Stored data entries:
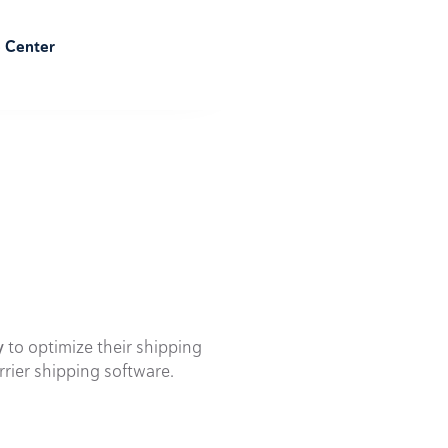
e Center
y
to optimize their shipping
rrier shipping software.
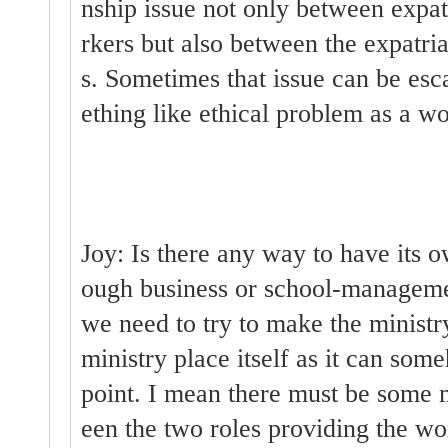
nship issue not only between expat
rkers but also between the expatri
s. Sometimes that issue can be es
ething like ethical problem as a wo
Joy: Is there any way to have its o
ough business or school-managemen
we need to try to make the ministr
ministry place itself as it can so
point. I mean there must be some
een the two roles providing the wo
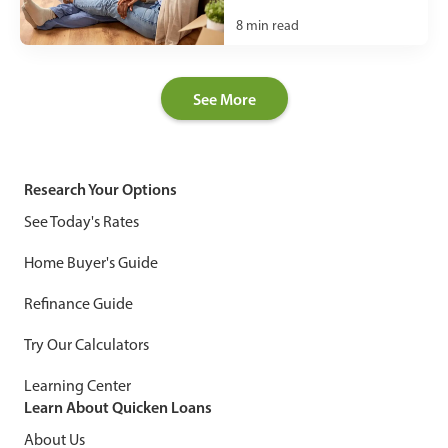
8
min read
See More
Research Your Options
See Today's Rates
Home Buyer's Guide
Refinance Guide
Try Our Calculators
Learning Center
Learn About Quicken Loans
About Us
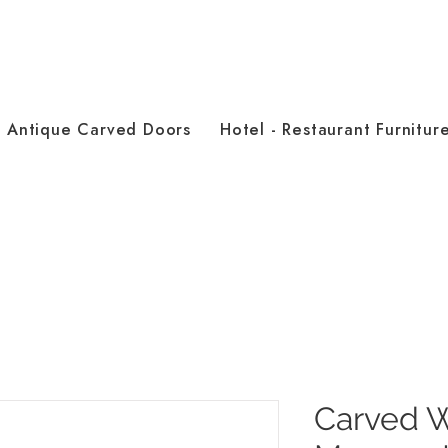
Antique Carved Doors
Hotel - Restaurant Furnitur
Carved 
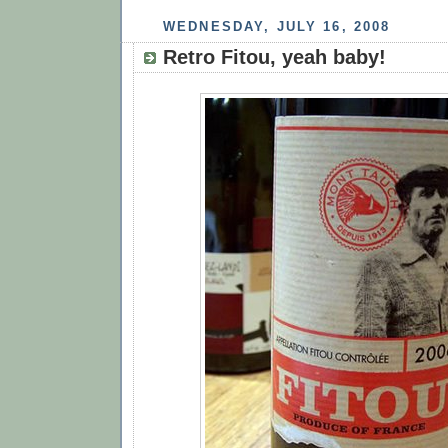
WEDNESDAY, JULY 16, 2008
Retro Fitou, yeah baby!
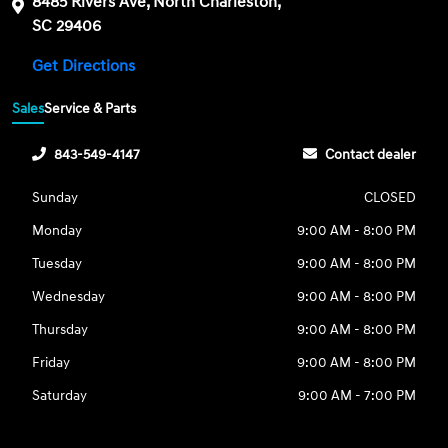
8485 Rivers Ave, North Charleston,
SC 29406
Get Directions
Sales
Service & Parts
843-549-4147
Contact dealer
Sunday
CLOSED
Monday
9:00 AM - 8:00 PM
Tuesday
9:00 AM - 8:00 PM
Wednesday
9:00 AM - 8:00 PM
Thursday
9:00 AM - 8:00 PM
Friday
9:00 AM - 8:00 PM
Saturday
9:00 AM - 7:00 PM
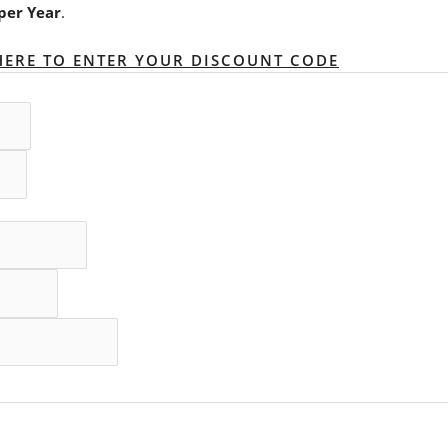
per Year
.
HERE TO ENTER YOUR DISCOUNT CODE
...
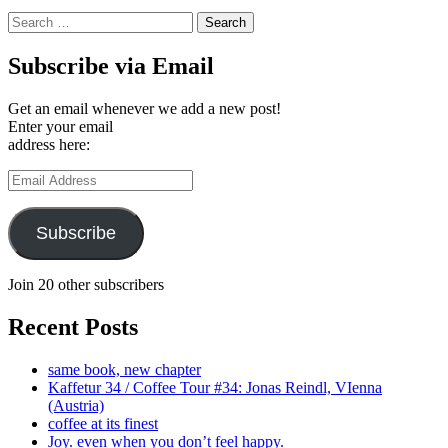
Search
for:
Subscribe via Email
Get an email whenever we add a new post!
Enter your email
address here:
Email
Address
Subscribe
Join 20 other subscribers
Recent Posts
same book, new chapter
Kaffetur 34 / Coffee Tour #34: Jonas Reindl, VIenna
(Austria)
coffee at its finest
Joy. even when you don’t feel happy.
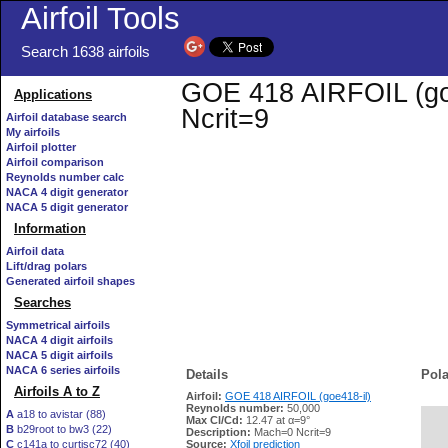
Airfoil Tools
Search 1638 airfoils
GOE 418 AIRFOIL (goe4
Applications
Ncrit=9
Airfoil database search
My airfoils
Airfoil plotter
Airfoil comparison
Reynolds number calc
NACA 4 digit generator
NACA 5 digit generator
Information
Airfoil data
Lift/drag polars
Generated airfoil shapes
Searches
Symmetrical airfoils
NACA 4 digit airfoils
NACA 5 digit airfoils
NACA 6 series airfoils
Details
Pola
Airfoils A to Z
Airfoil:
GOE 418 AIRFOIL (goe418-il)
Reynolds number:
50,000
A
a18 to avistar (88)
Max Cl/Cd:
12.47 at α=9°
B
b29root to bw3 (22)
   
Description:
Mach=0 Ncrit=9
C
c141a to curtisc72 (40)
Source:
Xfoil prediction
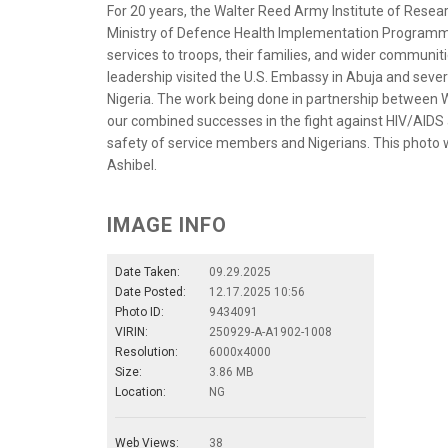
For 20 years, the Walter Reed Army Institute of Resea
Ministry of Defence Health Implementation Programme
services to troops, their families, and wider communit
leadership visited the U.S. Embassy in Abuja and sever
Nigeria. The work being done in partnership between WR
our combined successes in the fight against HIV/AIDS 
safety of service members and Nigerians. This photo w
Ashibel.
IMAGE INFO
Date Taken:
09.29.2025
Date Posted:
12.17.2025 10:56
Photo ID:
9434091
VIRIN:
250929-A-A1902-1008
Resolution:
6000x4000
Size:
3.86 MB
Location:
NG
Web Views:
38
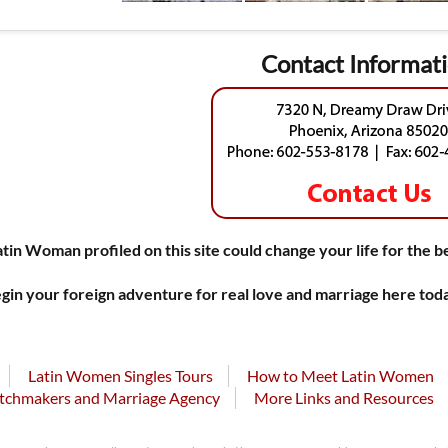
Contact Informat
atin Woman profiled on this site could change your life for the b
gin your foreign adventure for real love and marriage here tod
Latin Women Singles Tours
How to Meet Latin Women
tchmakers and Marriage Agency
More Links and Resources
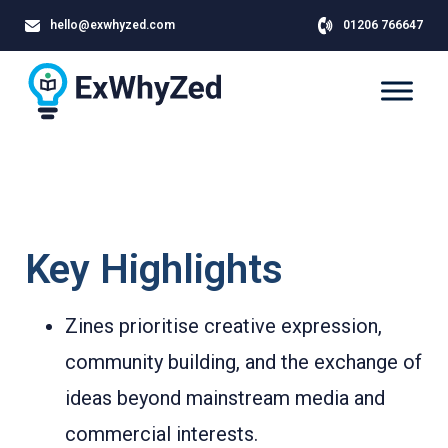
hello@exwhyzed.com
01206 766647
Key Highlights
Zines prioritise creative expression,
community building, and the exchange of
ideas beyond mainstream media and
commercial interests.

* [TASK BRIEF]: Echo back the lines from the one containing "For 20 years, the" through the one containing "our combined successes", including both of those lines.

* [RESPONSE BELOW]:
For 20 years, the Walter Reed Army Institute of Resea
Ministry of Defence Health Implementation Programme
services to troops, their families, and wider communit
leadership visited the U.S. Embassy in Abuja and sever
Nigeria. The work being done in partnership between WR
our combined successes in the fight against HIV/AIDS 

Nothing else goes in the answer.